Leider stellen Journalisten nur sehr selten diese Fragen, denn sie
erscheinen nicht opportun. Der Wissenschaftler will seine Erkenntnisse
präsentieren und nicht hinterfragt werden. Daran orientiert sich auch der
Journalist. Solche Interviews sind meistens weniger mit Politikerinterviews
zu vergleichen sondern eher mit Audienzen.
Wir als Gesellschaft aber müssen diese Fragen stellen, denn aus den
Antworten darauf müssen wir unser Handeln ausrichten können. Genau darum
geht es: Wie handelt man nach den Erkenntnissen von Wissenschaftlern, von
deren Fach wir nicht immer eine Ahnung haben können?
Müssen wir der Wissenschaft vertrauen? Ja, weil wir nichts anderes haben.

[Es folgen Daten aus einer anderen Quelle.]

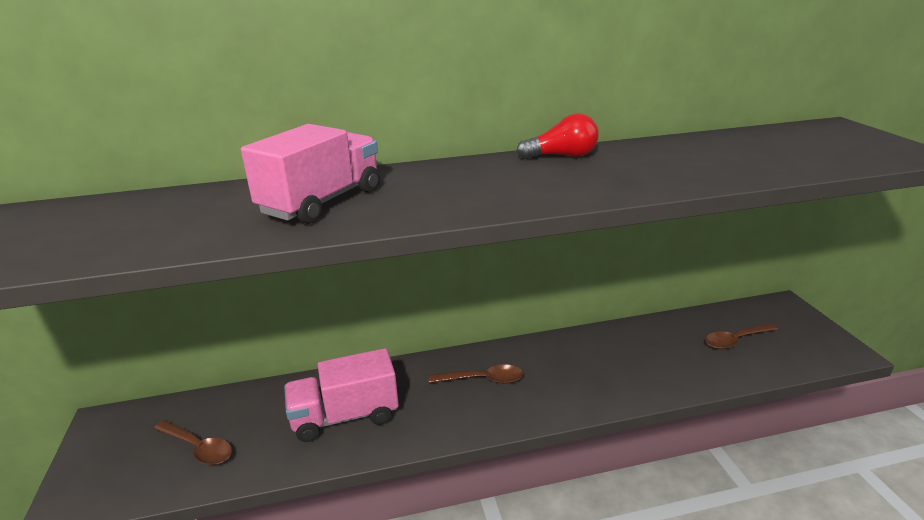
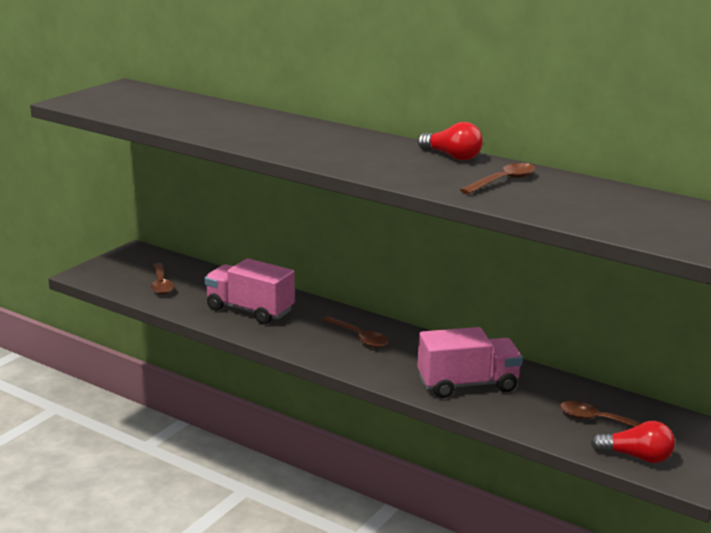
camera: 45 degrees right, 5 degrees down
pink truck [241,124,380,224] -> pink truck moved to [417,327,523,398]
none -> brown spoon [460,163,536,194]
none -> red light bulb [591,421,675,463]

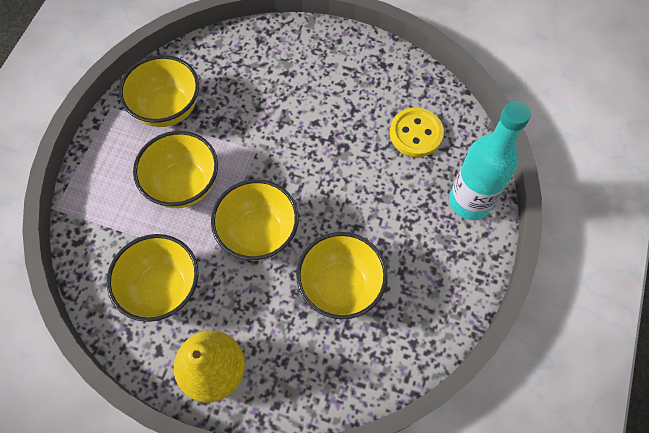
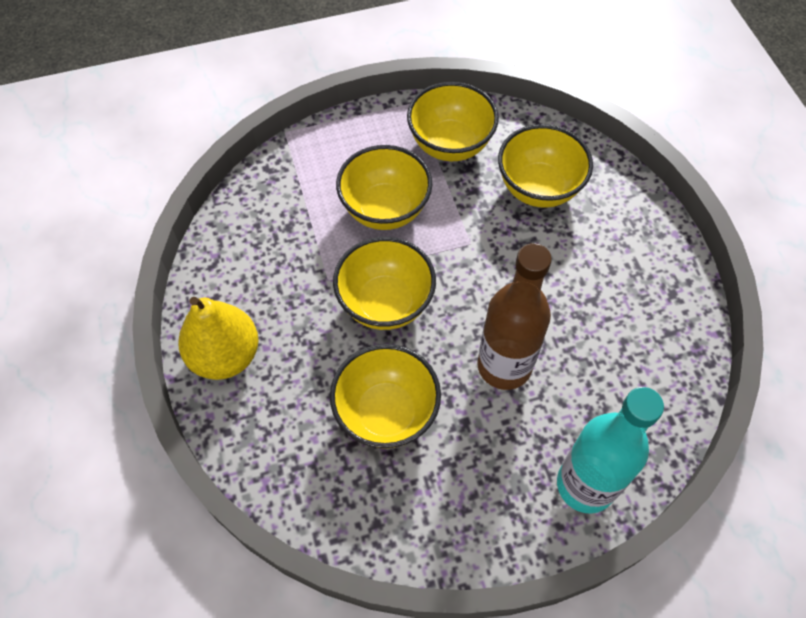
camera: 55 degrees right, 5 degrees down
yellow bowl [107,234,199,322] -> yellow bowl moved to [498,124,593,208]
yellow button [390,107,444,157] -> none
none -> brown bottle [477,243,552,390]

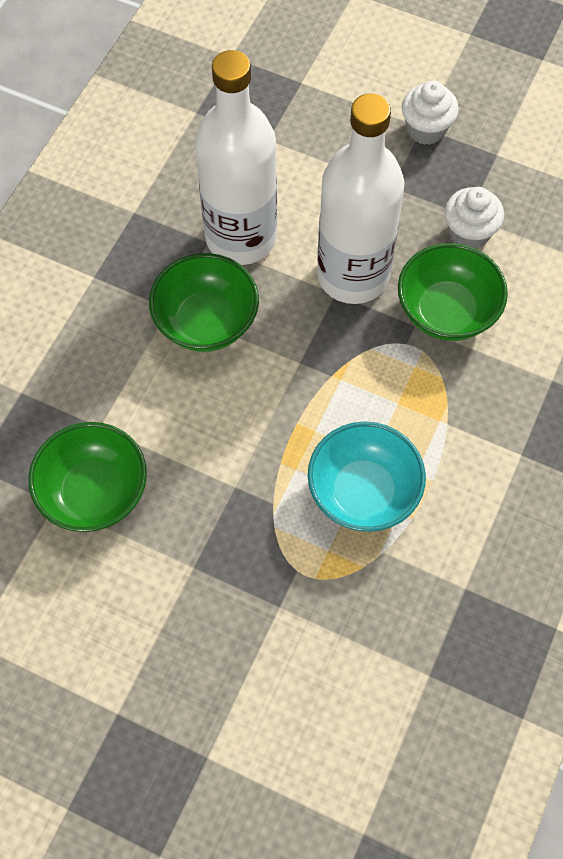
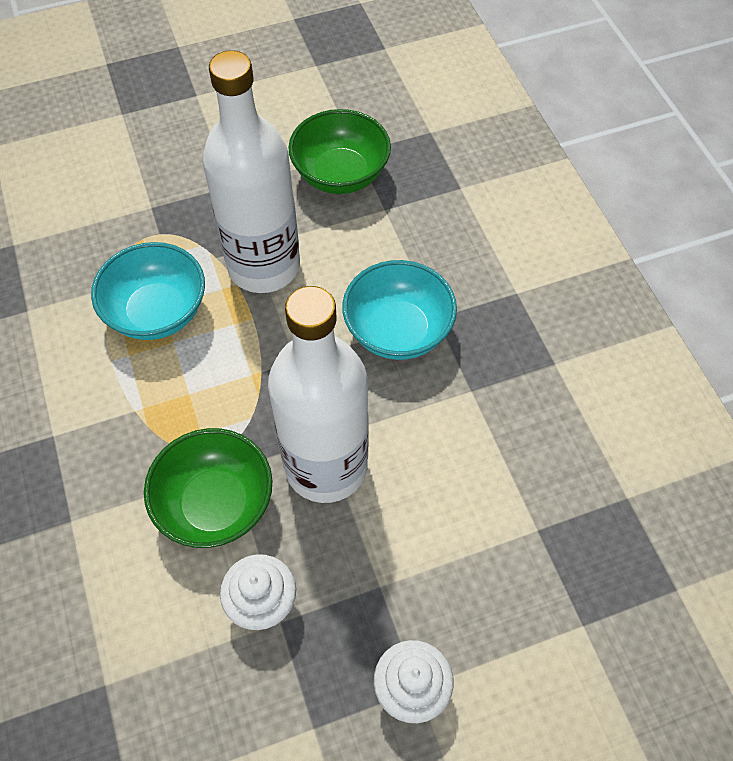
camera: 135 degrees right, 5 degrees down
green bowl [149,253,259,352] -> turquoise bowl [342,260,457,360]
white bottle [195,50,277,265] -> white bottle moved to [203,50,300,293]

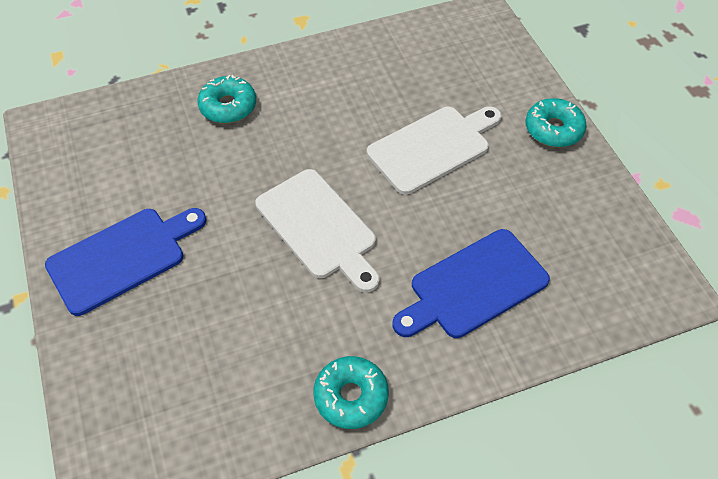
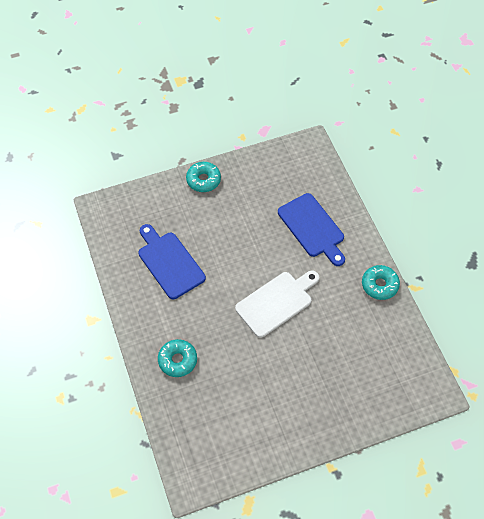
camera: 90 degrees left, 5 degrees up
blue cutting board [45,208,206,316] -> blue cutting board moved to [138,224,206,299]
white cutting board [367,106,502,195] -> none

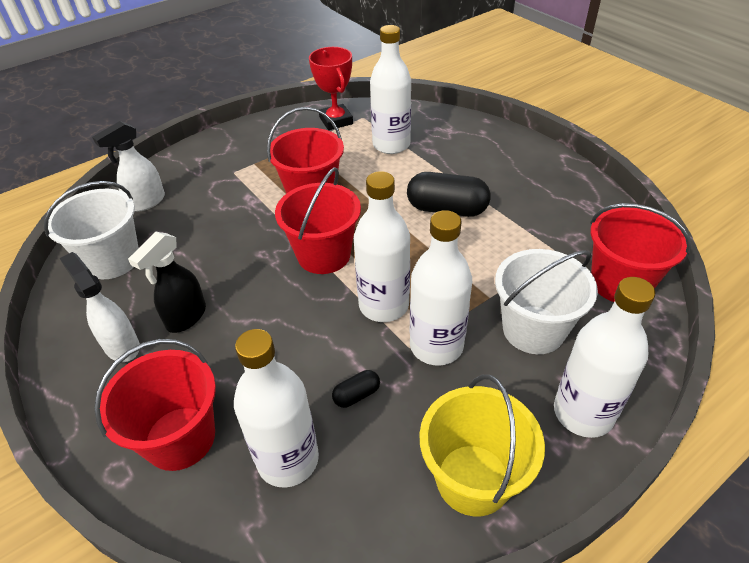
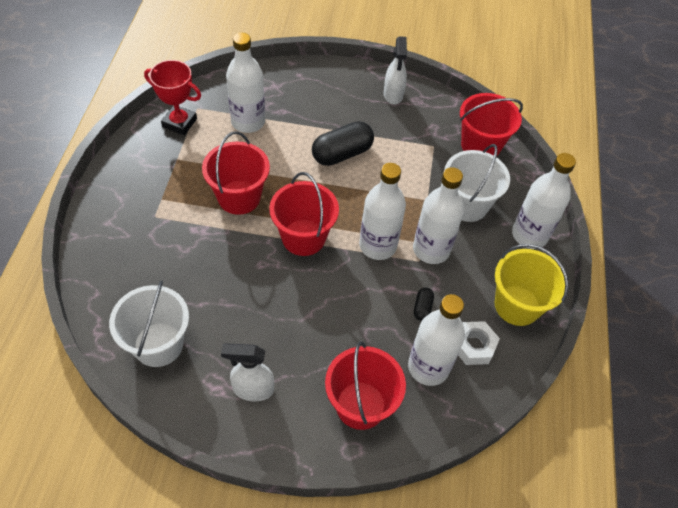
camera: 50 degrees left, 10 degrees up
white spray bottle [92,121,165,212] -> white spray bottle moved to [384,36,407,105]
black spray bottle [128,232,206,333] -> none
none -> white nut [458,321,500,365]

Aber das sollten wir nicht blind tun. Und Wissenschaftskritik ist nicht nur
deswegen notwendig, um uns vor Schaden zu bewahren, wenn wir Teilen der
Wissenschaft unhinterfragt vertrauen, sondern auch deswegen, weil Kritik
dazu führen kann, daß vorläufige Erkenntnisse immer wieder überprüft werden
und man damit vielleicht zu neuen, aber ebenso nur vorläufigen Erkenntnissen
gelangt, die vielleicht dem näher stehen, was man so unter Wirklichkeit
versteht.
Wissenschaftliche Institutionen betonen immer die Wichtigkeit ihrer
Kontrollprozesse und Peer Reviews, übersehen dabei aber gerne den Effekt,
daß einer Überprüfung nur durch einschlägig gebildete Fachleute auch zur
Selbstbestätigung einer Community führen kann -- auch die Wissenschaft hat
ihre Informationsblasen, aus denen sie schwer herauskommt. Gerade Kritik von
außerhalb einer einschlägigen Wissensgemeinde dient daher nicht nur dem
Wohle der Gesellschaft, sondern auch dem der Wissenschaft selbst.